Sabtu, 27 April 2013

Sawarna, Pesona Pantai Selatan Jawa*


“Kata orang kota, disana ada jejak si Kabayan.” Ucap seorang kakek dalam bahasa sunda padaku, sambil menunjuk ke arah Karang Bodas.

Karang Bodas adalah salah satu dari setidaknya lima tempat yang paling sering dikunjungi oleh wisatwan di Desa Sawarna ini, selain Pantai Ciantir, Tanjung Layar, Legon Pari, dan Goa Lalay.

Bodas berasal dari bahasa sunda yang berarti putih, tak lain karena bukit yang menjorok ke arah laut ini sebagian besar terdiri dari karang dan batu cadas berwarna putih. Adapun yang disebut jejak si Kabayan adalah sebuah lubang besar berbentuk tapak. Walau tak mirip tapak kaki. Jejak si Kabayan ini pun sebenarnya adalah sebutan dari wisatawan lokal saja. Sebagian besar warga Sawarna tak pernah tahu tentang keberadaan jejak si Kabayan tersebut.

Sawarna sendiri adalah sebuah desa yang berada di selatan pulau Jawa bagian Barat.

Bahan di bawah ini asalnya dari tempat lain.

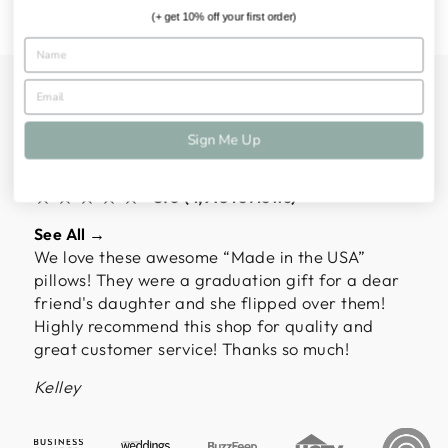
(+ get 10% off your first order)
ALMOST 5,000
CUSTOMERS HAVE
Sign Me Up
SPOKEN
★★★★★
5.0 (4,918 reviews)
See All →
We love these awesome “Made in the USA”
pillows! They were a graduation gift for a dear
friend's daughter and she flipped over them!
Highly recommend this shop for quality and
great customer service! Thanks so much!
Kelley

Persisnya di Kecamatan Bayah, Kabupaten Lebak, Propinsi Banten.

Dalam 2 tahun terakhir ini, Sawarna telah menjelma menjadi destinasi favorit bagi wisatawan. Terutama bagi mereka yang terjebak rutinitas sehari-sehari di perkotaan. Tapi aku ada disini hanya karena sebuah rasa penasaran. Maka dengan menggendong carrier kesayangan, aku putuskan untuk backpackeran, sendirian.

Pantai Ciantir menyambut saat pertama datang ke Desa Sawarna, setelah sebelumnya aku harus melewati jembatan gantung, kemudian menembus perkampungan yang penuh dengan homestay hingga hampir pesisir pantai.

Beberapa warung berjejer di tepian pantai, menghadap ke lautan. Keduanya dipisahkan bentangan lautan pasir yang cukup luas untuk sebuah pantai. Bahkan aku temukan gawang bambu yang mungkin digunakan untuk bermain sepak bola.

Selain arealnnya yang cukup luas tadi, pasirnya pun halus, putih juga bersih. Itulah mungkin kenapa pantai ini sering disebut juga Pantai Pasir Putih. Ombaknya pun cukup besar, bahkan sangat besar di waktu-waktu tertentu. Maka tak heran ada spanduk larangan berenang yang di pasang di waktu-waktu tertentu tadi. Ini karena memang pantai ini berada di selatan pulau jawa, yang menghadap langsung ke Samudera Hindia.

Berjalan beberapa ratus meter ke arah timur menyusuri pantai, ku temukan Tanjung Layar. Dia begitu mempesona. Bagaimana tidak, dua buah batu besar menjulang setinggi kurang lebih 10 meter dan panjang 20 meter juga lebar sekitar 2 meter, berada 30 meter dari garis pantai. Ditambah lagi didepannya ada karang yang seolah menjaga layar ini dari terjangan ombak.

Ke arah timur lagi ada Karang Bodas yang aku ceritakan tadi, kemudian Karang Beureum hingga kemudian Legon Pari. Legon Pari merupakan pantai yang menjorok ke daratan. Pasirnya sekilas tak jauh berbeda dengan di Pantai Ciantir. Aku hanya memandangnya dari kejauhan. hari sudah siang, aku sedikit memutar arah untuk mencari jalan ke Goa Lalay.

Dengan mengandalkan keterangan beberapa warga, dan setelah berjalan kaki sekitar 1 jam, akhirnya aku berhasil menyambangi Goa Lalay. Ternyata tidak sesulit yang dibayangkan, walau aku harus menyusuri jalan setapak menembus perkebun warga, meniti pematang-pematang sawah, menyeberangi sungai, melewati jembatan gantung, hingga menyisir kuburan. Menurut warga, ada dua goa sebenarnya di Sawarna ini. Hanya karena masalah waktu, aku sambangi yang ini saja.

Karena Goa Lalay berarti Goa Kelelawar, seharusnya ada kelelawar di dalam goa ini. Tapi yang kutemui hanya stalaktit-stalaktit goa yang cantik yang berjejer apik bersama aliran sungai kecil yang airnya segar sepanjang goa. Namun kata warga memang suka ada kelelawar yang bersarang di gua ini.

Setelah hari mulai sore, aku kembali ke tempat awal dengan mengambil rute yang berbeda. Melemaskan kaki setelah seharian berjalan mengitari Sawarna. Melewati dinginnya hembusan angin laut di atas dipan sebuah warung makan di pinggir pantai.
Pada akhirnya, aku yang sebenarnya tak terlalu menyukai pantai, mengubah statment itu setelah mengunjungi Sawarna.